### Passage to read

Read the rest here and tell me what you think.NEW ORLEANS — Out-of-work Gulf Coast shrimper Todd Pellegal spent his first $2,500 check from BP quickly, paying off bills and buying groceries for his family.
He never even considered putting some of it away for taxes.
Now he's among the people up and down the Gulf Coast reeling from the oil spill disaster who are surprised — and frustrated — to find out the Internal Revenue Service may take a chunk of the payments BP PLC is providing to help them stay afloat.
Many were already angry about how long the oil giant took to cut the checks. So when they got the money — generally about a few thousand dollars each so far — they spent it fast.
"If they're going to pay you a lump sum, like for a year, then bam, take the taxes out of the check," said Pellegal, of Boothville, La. "But a little bit at a time, they shouldn't."
Accountants have been trying to nail down the implications for thousands of taxpayers after President Barack Obama said BP would create a $20 billion disaster fund and provide another $100 million for oil workers who lose their jobs because of the six-month moratorium on deepwater drilling in the Gulf of Mexico.

### Source information
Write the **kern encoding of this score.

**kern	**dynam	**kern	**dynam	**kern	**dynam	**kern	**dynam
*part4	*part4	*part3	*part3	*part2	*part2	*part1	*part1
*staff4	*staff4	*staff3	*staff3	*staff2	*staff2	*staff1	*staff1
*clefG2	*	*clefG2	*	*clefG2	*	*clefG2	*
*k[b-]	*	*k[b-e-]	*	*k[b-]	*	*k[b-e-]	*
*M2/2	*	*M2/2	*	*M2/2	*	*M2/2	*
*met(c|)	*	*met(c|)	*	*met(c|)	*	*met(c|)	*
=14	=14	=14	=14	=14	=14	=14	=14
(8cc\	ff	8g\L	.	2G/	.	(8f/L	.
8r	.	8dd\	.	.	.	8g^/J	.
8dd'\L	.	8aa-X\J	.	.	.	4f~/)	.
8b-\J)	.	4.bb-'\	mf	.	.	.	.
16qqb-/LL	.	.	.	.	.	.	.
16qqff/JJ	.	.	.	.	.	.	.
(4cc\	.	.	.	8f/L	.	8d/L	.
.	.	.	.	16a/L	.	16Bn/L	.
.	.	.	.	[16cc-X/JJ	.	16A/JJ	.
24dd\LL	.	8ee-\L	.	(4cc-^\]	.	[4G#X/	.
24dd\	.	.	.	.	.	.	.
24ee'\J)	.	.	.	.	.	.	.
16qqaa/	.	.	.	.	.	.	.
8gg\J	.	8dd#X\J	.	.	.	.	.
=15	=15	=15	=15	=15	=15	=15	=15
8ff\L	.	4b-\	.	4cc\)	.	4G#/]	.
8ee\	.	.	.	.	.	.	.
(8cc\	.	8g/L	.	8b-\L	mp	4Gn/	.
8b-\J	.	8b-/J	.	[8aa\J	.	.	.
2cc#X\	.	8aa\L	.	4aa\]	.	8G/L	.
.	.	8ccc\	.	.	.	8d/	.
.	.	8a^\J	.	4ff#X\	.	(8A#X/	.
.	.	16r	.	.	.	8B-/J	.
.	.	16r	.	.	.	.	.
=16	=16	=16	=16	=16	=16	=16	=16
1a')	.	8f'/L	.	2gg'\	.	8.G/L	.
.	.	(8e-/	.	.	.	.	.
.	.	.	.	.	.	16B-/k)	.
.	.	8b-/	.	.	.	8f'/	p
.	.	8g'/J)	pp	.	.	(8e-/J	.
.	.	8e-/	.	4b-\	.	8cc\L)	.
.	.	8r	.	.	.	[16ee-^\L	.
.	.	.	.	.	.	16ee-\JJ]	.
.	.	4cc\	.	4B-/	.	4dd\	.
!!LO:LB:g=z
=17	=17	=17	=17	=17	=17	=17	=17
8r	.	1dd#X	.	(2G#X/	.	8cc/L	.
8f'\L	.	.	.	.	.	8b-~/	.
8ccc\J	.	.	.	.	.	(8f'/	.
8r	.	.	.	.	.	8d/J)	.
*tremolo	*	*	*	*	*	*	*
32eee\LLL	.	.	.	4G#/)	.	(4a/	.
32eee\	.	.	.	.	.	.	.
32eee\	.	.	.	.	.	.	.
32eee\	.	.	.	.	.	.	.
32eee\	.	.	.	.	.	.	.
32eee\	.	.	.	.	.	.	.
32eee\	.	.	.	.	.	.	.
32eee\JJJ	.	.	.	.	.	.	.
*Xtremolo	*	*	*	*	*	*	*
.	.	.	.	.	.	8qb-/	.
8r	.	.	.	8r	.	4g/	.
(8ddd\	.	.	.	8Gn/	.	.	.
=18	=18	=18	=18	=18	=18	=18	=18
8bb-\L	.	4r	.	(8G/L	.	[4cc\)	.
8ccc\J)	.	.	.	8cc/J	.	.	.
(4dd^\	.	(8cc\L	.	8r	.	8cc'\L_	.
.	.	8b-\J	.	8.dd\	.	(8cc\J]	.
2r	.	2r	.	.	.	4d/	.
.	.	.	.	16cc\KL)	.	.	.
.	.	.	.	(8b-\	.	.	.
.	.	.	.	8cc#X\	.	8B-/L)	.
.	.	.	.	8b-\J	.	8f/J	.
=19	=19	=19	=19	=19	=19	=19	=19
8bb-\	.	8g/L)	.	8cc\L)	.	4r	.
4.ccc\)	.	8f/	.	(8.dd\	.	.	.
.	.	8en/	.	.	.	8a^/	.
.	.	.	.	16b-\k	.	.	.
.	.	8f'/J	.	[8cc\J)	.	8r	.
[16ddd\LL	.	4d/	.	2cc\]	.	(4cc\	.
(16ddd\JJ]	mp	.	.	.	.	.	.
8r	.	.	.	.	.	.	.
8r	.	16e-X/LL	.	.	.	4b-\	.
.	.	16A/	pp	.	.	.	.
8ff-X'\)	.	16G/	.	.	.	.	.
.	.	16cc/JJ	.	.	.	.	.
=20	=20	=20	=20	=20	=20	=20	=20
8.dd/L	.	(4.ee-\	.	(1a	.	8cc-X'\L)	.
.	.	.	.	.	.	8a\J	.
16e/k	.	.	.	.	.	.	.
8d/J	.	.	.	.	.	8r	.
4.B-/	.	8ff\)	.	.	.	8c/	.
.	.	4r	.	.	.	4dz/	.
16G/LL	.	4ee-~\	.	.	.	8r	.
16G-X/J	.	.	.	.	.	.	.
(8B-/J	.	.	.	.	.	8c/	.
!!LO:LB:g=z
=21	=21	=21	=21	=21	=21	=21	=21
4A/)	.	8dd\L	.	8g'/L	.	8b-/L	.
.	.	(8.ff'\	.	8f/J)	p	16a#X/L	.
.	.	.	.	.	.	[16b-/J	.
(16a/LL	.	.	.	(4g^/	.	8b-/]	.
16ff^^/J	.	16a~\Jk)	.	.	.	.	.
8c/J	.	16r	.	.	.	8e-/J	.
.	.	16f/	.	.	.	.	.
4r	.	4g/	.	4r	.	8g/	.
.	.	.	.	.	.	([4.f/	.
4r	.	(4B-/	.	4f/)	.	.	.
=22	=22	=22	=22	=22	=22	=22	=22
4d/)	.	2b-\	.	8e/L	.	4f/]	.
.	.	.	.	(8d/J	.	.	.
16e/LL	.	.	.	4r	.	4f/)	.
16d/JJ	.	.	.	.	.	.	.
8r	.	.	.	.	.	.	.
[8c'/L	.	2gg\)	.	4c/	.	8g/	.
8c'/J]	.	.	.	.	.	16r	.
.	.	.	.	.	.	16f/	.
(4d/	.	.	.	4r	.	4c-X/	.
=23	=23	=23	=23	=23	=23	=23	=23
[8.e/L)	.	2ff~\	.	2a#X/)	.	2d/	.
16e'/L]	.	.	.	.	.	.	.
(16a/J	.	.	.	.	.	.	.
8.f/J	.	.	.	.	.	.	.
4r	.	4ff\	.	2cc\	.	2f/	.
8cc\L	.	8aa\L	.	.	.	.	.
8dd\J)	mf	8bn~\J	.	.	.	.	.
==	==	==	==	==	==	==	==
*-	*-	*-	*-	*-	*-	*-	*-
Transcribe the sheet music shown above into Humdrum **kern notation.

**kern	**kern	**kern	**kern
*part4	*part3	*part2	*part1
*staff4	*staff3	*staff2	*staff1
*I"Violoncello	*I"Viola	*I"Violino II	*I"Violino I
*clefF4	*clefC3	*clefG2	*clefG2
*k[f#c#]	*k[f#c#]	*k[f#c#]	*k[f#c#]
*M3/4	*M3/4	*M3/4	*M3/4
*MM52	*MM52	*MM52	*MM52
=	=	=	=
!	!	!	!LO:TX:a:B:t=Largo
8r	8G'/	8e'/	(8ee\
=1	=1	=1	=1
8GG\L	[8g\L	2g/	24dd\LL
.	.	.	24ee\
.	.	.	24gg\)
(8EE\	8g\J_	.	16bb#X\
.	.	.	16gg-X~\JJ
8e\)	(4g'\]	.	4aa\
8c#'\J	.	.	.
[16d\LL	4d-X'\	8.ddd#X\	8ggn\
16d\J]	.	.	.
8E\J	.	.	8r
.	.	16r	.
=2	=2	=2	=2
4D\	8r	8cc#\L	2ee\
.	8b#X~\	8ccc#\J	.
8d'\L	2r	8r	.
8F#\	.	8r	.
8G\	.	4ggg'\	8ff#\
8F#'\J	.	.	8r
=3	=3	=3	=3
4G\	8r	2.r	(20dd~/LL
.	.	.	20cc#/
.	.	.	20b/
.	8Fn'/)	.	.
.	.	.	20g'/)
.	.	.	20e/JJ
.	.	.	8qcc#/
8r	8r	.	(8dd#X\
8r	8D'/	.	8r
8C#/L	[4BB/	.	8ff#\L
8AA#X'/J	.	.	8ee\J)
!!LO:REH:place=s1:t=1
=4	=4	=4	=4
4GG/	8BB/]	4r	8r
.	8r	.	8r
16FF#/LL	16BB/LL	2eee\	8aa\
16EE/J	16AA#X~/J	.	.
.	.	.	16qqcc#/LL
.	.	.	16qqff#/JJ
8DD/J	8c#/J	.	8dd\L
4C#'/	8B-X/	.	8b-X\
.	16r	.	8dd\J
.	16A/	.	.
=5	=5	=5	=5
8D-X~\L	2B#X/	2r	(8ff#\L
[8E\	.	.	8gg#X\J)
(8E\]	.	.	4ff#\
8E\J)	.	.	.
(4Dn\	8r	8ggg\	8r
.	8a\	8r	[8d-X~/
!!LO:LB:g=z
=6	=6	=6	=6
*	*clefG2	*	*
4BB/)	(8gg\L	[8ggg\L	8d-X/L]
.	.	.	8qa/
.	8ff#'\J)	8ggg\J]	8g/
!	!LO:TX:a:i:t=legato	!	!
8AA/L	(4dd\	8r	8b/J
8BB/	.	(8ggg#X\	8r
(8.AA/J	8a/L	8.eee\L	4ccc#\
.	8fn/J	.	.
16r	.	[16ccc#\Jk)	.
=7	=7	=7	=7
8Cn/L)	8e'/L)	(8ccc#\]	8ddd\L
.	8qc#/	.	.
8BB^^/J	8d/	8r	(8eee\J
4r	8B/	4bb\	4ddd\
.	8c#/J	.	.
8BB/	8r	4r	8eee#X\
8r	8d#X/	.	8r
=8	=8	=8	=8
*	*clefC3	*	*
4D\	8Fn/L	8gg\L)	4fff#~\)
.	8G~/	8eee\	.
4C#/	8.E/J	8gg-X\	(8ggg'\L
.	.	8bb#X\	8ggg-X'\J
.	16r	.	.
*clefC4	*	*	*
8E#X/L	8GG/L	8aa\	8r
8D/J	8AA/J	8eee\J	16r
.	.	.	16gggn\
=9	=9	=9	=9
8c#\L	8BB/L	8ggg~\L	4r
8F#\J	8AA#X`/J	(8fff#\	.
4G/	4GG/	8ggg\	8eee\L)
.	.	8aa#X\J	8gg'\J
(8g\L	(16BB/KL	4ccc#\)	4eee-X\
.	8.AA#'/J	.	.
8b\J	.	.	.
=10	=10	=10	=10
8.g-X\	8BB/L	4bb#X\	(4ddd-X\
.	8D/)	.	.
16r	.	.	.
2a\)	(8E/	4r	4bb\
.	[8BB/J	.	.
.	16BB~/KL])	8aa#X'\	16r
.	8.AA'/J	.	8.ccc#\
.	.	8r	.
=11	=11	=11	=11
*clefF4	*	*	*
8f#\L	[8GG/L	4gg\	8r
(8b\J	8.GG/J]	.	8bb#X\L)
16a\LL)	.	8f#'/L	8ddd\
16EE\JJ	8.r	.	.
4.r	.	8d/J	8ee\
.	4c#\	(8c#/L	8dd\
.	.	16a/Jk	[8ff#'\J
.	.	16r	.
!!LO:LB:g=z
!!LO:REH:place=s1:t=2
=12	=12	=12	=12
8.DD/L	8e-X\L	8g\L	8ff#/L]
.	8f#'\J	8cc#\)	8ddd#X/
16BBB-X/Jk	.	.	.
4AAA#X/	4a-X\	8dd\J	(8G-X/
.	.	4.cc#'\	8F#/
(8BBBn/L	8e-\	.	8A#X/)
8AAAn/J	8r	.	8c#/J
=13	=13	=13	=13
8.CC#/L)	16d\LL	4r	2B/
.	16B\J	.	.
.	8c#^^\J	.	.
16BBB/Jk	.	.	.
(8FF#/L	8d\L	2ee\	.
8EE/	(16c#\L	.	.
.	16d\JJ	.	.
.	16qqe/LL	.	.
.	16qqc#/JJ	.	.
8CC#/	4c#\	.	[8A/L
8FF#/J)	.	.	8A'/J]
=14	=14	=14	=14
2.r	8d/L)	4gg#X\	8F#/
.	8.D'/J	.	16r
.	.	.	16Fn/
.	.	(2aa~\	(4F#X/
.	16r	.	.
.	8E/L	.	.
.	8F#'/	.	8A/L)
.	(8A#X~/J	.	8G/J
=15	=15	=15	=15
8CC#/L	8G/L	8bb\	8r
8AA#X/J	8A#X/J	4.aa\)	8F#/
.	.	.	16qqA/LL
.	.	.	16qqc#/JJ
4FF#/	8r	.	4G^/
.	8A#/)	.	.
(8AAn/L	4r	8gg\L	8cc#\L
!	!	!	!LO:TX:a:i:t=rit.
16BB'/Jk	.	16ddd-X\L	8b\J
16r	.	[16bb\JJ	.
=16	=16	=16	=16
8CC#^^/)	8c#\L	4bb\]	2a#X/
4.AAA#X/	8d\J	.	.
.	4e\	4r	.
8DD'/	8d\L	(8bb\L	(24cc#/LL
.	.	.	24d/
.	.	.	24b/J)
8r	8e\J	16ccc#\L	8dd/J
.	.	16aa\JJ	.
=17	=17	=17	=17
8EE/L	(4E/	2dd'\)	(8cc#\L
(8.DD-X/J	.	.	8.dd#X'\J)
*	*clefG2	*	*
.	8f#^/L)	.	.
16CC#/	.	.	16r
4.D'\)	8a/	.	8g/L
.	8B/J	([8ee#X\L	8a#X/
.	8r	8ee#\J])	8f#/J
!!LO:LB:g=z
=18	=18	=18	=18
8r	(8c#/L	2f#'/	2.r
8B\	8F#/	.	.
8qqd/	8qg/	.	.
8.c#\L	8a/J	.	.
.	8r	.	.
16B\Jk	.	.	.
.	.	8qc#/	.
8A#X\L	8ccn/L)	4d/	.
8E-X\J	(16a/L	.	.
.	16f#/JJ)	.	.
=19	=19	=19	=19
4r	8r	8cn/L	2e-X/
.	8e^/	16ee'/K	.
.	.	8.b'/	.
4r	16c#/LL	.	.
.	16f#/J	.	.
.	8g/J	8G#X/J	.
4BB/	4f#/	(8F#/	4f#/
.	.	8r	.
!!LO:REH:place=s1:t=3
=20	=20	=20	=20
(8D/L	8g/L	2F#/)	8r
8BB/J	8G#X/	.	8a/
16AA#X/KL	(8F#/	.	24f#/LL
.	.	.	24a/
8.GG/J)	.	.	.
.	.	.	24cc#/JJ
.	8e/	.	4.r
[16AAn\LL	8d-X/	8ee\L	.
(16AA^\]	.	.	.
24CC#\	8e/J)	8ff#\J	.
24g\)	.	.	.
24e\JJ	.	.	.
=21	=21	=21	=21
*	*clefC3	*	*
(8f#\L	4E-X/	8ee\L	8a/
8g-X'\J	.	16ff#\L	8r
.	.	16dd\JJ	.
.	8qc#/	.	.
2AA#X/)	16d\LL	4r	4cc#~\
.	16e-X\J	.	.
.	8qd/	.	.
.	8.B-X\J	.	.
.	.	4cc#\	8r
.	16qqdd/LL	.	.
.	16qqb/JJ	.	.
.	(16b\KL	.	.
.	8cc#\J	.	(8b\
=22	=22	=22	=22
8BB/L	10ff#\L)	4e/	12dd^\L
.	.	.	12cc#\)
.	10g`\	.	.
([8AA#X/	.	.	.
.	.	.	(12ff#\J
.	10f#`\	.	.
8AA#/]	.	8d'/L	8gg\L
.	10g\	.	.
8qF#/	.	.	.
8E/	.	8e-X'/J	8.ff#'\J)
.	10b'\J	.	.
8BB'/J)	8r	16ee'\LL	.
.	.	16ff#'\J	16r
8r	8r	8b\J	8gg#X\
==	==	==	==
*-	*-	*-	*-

### Task instructions
1. List every dollar amount written with a dollar sign in the news story about BP's oil spill payments.
2. Pick up the news story about BP's oil spill payments after its final sentence and write its continuation.

### Results in order
1. $2,500; $20 billion; $100 million

2.
I have known many people in that area who do not declare all the money they make by shrimping, oystering, and some of the tourist related business. I am not painting all with a broad brush, but the people who are writing the checks know they must have proof of how much was actually made. I have a hunch some people are going to be shorted because they have left half their income as unreported to avoid taxes on it. They are the same people who are going to be incensed on being taxed on money they are given for relief, even though it is replacing previously earned income.